**Given passage**
»»
3. Profanity filtering: profane words are removed per the Capstone project instructions.
set.seed(1)
news.subset<-sample(news.txt, round(length(news.txt)*.01))
blogs.subset<-sample(blogs.txt, round(length(blogs.txt)*.01))
twitter.subset<-sample(twitter.txt, round(length(twitter.txt)*.01))
combo.data<-c(news.subset, blogs.subset, twitter.subset)
The combined 1% data set contains 42696 lines and has a memory size of 8.40188810^{6} bytes
#To make a volatile corpus, R needs to interpret each element in our vector of text as a document. The tm package provides Source functions to do this.
combo.data.vector<-VectorSource(combo.data)
##VCorpus(), creates our volatile corpus. The VCorpus object is a nested list. At each index of the VCorpus object, there is a PlainTextDocument object, which is essentially a list that contains the actual text data, as well as some corresponding metadata.
data.corpus<-VCorpus(combo.data.vector) ##Create a corpus
preprocessCorpus<-function(corpus) {
corpus<-tm_map(corpus, content_transformer(tolower))
corpus<-tm_map(corpus, removeNumbers)
corpus<-tm_map(corpus, removePunctuation)
corpus<-tm_map(corpus, removeWords, stopwords("english"))
corpus<-tm_map(corpus, removeWords, badwords.txt)
corpus<-tm_map(corpus, stripWhitespace)
return(corpus)
}
data.corpus.proc<-preprocessCorpus(data.corpus)
Key questions - How frequently do certain words appear in the data set - How frequently do certain pairs of words appear? How about triplets?
Tasks to accomplish:
Tokenization - identifying appropriate tokens such as words, punctuation, and numbers. Writing a function that takes a file as input and returns a tokenized version of it.
««
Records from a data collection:
»»
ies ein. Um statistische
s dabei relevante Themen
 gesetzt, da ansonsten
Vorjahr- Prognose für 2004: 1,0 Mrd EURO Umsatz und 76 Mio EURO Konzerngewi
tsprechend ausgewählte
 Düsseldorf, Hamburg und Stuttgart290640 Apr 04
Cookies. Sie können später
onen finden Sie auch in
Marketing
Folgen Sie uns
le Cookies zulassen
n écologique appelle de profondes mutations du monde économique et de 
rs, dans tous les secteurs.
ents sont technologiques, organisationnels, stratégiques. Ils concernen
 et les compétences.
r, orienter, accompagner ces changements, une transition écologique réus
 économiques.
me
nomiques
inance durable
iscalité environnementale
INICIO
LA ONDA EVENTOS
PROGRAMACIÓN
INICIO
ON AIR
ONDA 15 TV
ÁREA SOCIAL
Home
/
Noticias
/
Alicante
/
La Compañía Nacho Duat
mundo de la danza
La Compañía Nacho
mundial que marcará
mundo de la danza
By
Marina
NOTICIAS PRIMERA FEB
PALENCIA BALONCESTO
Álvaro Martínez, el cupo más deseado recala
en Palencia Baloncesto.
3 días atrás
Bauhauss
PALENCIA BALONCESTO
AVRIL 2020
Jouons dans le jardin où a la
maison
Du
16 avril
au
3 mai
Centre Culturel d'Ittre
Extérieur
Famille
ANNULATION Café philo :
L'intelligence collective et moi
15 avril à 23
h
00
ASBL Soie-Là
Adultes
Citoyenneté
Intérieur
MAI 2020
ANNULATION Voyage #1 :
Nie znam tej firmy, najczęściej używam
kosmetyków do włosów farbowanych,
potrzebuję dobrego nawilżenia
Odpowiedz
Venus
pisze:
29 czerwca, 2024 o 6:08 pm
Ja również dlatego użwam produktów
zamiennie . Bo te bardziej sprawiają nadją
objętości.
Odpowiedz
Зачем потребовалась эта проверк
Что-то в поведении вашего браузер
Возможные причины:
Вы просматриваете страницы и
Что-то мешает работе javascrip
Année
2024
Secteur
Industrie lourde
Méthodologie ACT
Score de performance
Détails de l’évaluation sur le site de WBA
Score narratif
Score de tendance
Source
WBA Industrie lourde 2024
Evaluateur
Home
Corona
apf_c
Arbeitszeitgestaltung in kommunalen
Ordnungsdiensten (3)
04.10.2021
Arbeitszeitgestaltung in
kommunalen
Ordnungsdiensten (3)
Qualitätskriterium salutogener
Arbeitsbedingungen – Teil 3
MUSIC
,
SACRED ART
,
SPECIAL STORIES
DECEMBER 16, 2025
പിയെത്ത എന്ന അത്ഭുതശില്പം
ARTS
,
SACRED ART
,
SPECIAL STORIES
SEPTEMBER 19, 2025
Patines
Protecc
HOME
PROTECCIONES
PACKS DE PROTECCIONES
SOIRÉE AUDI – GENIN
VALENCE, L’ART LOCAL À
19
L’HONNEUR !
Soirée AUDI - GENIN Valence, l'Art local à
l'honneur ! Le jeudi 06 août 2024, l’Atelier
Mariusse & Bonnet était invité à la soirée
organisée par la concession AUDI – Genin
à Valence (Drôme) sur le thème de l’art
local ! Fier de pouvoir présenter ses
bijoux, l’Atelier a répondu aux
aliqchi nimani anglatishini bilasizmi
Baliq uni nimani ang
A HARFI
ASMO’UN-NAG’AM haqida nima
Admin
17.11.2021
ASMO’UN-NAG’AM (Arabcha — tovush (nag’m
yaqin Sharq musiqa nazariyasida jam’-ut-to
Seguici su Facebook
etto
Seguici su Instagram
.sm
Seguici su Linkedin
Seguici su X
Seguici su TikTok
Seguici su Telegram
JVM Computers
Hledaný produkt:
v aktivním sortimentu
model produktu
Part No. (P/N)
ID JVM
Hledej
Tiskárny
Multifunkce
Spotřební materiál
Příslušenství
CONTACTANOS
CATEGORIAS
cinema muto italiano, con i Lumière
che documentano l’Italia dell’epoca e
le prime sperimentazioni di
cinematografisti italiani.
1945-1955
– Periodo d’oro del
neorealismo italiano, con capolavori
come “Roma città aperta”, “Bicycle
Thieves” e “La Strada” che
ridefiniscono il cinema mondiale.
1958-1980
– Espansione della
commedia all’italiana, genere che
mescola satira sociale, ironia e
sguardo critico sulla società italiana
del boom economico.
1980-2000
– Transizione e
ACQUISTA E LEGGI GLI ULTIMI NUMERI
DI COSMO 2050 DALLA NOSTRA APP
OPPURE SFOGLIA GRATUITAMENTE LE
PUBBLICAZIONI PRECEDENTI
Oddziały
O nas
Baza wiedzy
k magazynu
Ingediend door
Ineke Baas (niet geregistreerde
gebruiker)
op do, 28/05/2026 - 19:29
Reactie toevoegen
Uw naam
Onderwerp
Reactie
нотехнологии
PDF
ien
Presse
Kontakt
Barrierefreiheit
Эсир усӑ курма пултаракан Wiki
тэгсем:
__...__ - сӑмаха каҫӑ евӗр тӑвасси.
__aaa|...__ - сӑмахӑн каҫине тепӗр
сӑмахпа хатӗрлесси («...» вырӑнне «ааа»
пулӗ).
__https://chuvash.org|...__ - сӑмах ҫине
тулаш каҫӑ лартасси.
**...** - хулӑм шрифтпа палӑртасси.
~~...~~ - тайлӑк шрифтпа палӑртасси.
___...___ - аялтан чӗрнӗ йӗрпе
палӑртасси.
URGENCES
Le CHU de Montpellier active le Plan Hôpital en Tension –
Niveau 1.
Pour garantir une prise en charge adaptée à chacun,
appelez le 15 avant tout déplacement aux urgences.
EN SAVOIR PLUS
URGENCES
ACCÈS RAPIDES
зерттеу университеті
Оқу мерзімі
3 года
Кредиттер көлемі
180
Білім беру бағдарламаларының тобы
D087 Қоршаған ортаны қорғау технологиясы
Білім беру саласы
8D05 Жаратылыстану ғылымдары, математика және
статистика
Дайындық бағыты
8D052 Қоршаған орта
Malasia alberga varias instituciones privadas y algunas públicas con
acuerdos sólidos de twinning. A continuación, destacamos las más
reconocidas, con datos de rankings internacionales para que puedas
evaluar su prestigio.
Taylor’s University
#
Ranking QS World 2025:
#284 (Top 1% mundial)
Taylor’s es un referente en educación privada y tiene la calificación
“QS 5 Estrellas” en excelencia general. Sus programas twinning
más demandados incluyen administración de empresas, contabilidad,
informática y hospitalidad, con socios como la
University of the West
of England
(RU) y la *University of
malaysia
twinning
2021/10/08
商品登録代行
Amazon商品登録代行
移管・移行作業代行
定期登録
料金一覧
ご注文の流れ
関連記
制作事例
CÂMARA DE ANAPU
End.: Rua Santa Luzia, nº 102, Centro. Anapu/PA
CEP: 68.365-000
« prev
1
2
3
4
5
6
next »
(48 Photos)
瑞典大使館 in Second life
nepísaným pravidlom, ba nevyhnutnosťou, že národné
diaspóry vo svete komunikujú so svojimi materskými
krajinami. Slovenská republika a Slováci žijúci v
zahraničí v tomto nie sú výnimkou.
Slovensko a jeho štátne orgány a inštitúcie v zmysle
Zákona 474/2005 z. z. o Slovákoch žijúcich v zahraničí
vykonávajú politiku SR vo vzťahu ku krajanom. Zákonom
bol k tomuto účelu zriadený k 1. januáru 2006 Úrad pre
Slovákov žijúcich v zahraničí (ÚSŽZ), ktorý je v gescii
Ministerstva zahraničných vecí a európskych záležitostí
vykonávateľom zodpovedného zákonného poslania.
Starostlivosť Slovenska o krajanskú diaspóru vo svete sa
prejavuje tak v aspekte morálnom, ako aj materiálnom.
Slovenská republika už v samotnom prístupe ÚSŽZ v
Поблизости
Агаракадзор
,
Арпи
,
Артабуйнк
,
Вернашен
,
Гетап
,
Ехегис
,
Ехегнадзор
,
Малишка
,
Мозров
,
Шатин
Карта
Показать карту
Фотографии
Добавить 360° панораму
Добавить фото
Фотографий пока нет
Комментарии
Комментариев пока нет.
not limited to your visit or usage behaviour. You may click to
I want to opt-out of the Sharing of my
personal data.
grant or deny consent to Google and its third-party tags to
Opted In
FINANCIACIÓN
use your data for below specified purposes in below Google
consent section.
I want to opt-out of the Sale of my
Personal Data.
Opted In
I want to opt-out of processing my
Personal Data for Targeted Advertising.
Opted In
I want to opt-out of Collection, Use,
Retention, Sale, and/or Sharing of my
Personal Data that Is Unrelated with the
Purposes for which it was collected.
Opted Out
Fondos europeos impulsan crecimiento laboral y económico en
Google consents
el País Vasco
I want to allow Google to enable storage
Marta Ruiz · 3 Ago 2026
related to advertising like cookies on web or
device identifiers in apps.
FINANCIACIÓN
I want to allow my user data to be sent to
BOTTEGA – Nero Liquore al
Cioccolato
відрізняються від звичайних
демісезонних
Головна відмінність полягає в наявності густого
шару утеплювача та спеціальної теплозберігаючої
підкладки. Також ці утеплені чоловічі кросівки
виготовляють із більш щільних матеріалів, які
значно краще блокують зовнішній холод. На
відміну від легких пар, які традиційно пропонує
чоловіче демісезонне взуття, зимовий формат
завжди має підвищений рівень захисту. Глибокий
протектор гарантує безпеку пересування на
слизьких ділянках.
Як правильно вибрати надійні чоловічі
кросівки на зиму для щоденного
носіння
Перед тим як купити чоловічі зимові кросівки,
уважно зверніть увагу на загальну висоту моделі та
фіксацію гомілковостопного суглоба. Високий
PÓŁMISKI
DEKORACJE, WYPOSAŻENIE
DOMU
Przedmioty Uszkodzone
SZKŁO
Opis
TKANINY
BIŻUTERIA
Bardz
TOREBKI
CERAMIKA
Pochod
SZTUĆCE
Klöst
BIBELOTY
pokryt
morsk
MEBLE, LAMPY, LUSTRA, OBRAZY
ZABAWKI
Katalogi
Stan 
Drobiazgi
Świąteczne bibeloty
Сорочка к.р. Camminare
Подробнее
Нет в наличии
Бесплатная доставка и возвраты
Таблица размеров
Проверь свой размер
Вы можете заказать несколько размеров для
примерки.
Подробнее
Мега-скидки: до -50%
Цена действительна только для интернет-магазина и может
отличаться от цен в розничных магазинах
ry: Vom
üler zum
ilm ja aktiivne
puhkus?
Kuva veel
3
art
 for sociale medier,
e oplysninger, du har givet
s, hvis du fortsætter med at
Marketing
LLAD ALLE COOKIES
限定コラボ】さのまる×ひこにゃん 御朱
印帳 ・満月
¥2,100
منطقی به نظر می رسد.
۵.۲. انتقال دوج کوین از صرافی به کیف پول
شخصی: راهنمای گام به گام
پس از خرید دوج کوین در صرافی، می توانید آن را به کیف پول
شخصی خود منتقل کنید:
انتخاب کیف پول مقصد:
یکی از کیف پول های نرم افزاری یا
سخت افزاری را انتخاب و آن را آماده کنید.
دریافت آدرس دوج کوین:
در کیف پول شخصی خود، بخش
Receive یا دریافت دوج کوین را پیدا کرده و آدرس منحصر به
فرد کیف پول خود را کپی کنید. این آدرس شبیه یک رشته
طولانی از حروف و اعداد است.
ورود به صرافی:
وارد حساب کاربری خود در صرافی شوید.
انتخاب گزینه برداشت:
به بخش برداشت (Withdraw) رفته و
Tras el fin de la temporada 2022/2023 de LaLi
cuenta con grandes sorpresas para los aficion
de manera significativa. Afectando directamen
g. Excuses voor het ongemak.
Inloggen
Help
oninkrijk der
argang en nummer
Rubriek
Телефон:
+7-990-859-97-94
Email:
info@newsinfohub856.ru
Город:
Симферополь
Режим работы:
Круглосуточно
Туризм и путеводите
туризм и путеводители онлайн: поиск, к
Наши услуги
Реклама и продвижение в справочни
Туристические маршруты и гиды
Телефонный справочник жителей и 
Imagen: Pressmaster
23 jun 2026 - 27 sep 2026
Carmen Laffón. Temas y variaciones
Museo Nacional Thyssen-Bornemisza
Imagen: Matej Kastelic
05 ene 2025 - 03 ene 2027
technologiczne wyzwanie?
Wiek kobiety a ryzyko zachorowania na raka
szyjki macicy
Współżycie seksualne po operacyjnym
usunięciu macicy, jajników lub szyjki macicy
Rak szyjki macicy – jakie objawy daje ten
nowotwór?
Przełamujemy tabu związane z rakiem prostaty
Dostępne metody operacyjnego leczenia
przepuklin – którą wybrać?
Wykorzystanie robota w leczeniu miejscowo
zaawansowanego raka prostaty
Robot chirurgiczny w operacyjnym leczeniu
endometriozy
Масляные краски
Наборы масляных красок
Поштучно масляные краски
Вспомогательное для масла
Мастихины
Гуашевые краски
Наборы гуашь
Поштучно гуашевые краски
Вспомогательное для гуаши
««
Copy out the entire corpus-preprocessing excerpt, character for character. Work only from the corpus-preprocessing excerpt and leave the items aside.

3. Profanity filtering: profane words are removed per the Capstone project instructions.
set.seed(1)
news.subset<-sample(news.txt, round(length(news.txt)*.01))
blogs.subset<-sample(blogs.txt, round(length(blogs.txt)*.01))
twitter.subset<-sample(twitter.txt, round(length(twitter.txt)*.01))
combo.data<-c(news.subset, blogs.subset, twitter.subset)
The combined 1% data set contains 42696 lines and has a memory size of 8.40188810^{6} bytes
#To make a volatile corpus, R needs to interpret each element in our vector of text as a document. The tm package provides Source functions to do this.
combo.data.vector<-VectorSource(combo.data)
##VCorpus(), creates our volatile corpus. The VCorpus object is a nested list. At each index of the VCorpus object, there is a PlainTextDocument object, which is essentially a list that contains the actual text data, as well as some corresponding metadata.
data.corpus<-VCorpus(combo.data.vector) ##Create a corpus
preprocessCorpus<-function(corpus) {
corpus<-tm_map(corpus, content_transformer(tolower))
corpus<-tm_map(corpus, removeNumbers)
corpus<-tm_map(corpus, removePunctuation)
corpus<-tm_map(corpus, removeWords, stopwords("english"))
corpus<-tm_map(corpus, removeWords, badwords.txt)
corpus<-tm_map(corpus, stripWhitespace)
return(corpus)
}
data.corpus.proc<-preprocessCorpus(data.corpus)
Key questions - How frequently do certain words appear in the data set - How frequently do certain pairs of words appear? How about triplets?
Tasks to accomplish:
Tokenization - identifying appropriate tokens such as words, punctuation, and numbers. Writing a function that takes a file as input and returns a tokenized version of it.